The Camblin decision opened the door for the current litigation regarding the Alcotest 9510.  In response to the Camblin decision, defense lawyers filed motion to exclude the breath test arguing that the machines were not scientifically reliable.  The district court judge consolidated this litigation before Judge Brennan to resolve all issues regarding the scientific reliability of the Alcotest 9510.  That litigation expanded over two years; Judge Brennan concluded that the Alcotest 9510 was scientifically reliable, but found that the Office of Alcohol Testing did not have a scientifically reliable method to annually certify the machines prior to September 14, 2014.  As a result he made all tests prior to that date presumptively excluded.

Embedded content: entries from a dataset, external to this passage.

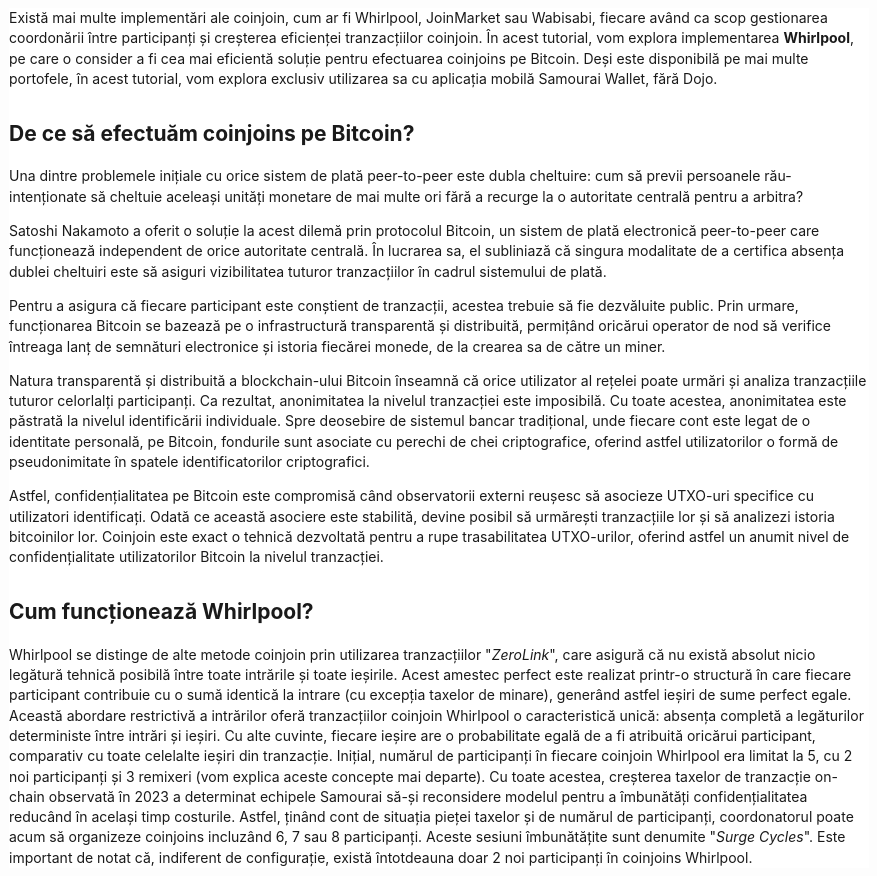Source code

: Există mai multe implementări ale coinjoin, cum ar fi Whirlpool, JoinMarket sau Wabisabi, fiecare având ca scop gestionarea coordonării între participanți și creșterea eficienței tranzacțiilor coinjoin.
În acest tutorial, vom explora implementarea **Whirlpool**, pe care o consider a fi cea mai eficientă soluție pentru efectuarea coinjoins pe Bitcoin. Deși este disponibilă pe mai multe portofele, în acest tutorial, vom explora exclusiv utilizarea sa cu aplicația mobilă Samourai Wallet, fără Dojo.
## De ce să efectuăm coinjoins pe Bitcoin?
Una dintre problemele inițiale cu orice sistem de plată peer-to-peer este dubla cheltuire: cum să previi persoanele rău-intenționate să cheltuie aceleași unități monetare de mai multe ori fără a recurge la o autoritate centrală pentru a arbitra?

Satoshi Nakamoto a oferit o soluție la acest dilemă prin protocolul Bitcoin, un sistem de plată electronică peer-to-peer care funcționează independent de orice autoritate centrală. În lucrarea sa, el subliniază că singura modalitate de a certifica absența dublei cheltuiri este să asiguri vizibilitatea tuturor tranzacțiilor în cadrul sistemului de plată.

Pentru a asigura că fiecare participant este conștient de tranzacții, acestea trebuie să fie dezvăluite public. Prin urmare, funcționarea Bitcoin se bazează pe o infrastructură transparentă și distribuită, permițând oricărui operator de nod să verifice întreaga lanț de semnături electronice și istoria fiecărei monede, de la crearea sa de către un miner.

Natura transparentă și distribuită a blockchain-ului Bitcoin înseamnă că orice utilizator al rețelei poate urmări și analiza tranzacțiile tuturor celorlalți participanți. Ca rezultat, anonimitatea la nivelul tranzacției este imposibilă. Cu toate acestea, anonimitatea este păstrată la nivelul identificării individuale. Spre deosebire de sistemul bancar tradițional, unde fiecare cont este legat de o identitate personală, pe Bitcoin, fondurile sunt asociate cu perechi de chei criptografice, oferind astfel utilizatorilor o formă de pseudonimitate în spatele identificatorilor criptografici.

Astfel, confidențialitatea pe Bitcoin este compromisă când observatorii externi reușesc să asocieze UTXO-uri specifice cu utilizatori identificați. Odată ce această asociere este stabilită, devine posibil să urmărești tranzacțiile lor și să analizezi istoria bitcoinilor lor. Coinjoin este exact o tehnică dezvoltată pentru a rupe trasabilitatea UTXO-urilor, oferind astfel un anumit nivel de confidențialitate utilizatorilor Bitcoin la nivelul tranzacției.

## Cum funcționează Whirlpool?
Whirlpool se distinge de alte metode coinjoin prin utilizarea tranzacțiilor "_ZeroLink_", care asigură că nu există absolut nicio legătură tehnică posibilă între toate intrările și toate ieșirile. Acest amestec perfect este realizat printr-o structură în care fiecare participant contribuie cu o sumă identică la intrare (cu excepția taxelor de minare), generând astfel ieșiri de sume perfect egale.
Această abordare restrictivă a intrărilor oferă tranzacțiilor coinjoin Whirlpool o caracteristică unică: absența completă a legăturilor deterministe între intrări și ieșiri. Cu alte cuvinte, fiecare ieșire are o probabilitate egală de a fi atribuită oricărui participant, comparativ cu toate celelalte ieșiri din tranzacție.
Inițial, numărul de participanți în fiecare coinjoin Whirlpool era limitat la 5, cu 2 noi participanți și 3 remixeri (vom explica aceste concepte mai departe). Cu toate acestea, creșterea taxelor de tranzacție on-chain observată în 2023 a determinat echipele Samourai să-și reconsidere modelul pentru a îmbunătăți confidențialitatea reducând în același timp costurile. Astfel, ținând cont de situația pieței taxelor și de numărul de participanți, coordonatorul poate acum să organizeze coinjoins incluzând 6, 7 sau 8 participanți. Aceste sesiuni îmbunătățite sunt denumite "_Surge Cycles_". Este important de notat că, indiferent de configurație, există întotdeauna doar 2 noi participanți în coinjoins Whirlpool.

That ruling resulted in district court judges holding hearings on whether the Commonwealth could prove that the analyst from OAT followed a reliable method.  Judges were reaching different decisions on this issue.  Recently, the Commonwealth stopped using all breath test results after it was discovered that the OAT failed to turn over 400 documents that were ordered to be produced as part of the litigation.  The hearing this week will address what remedy is afforded a result of this discovery violation. District Attorneys are investigating what occurred and have not used breath test evidence since this violation was uncovered.  As a Massachusetts OUI Lawyer, I would expect Judge Brennan to order that test results cannot be used at all prior to September 2014 as a remedy for the discovery violation.  As to cases outside of the period of the consolidated appeal, which would be case after September 14, 2014, these may be impacted but the discovery violation depending on the reason for the violation and whether any particular analyst had a role in the failure to disclose the exculpatory evidence.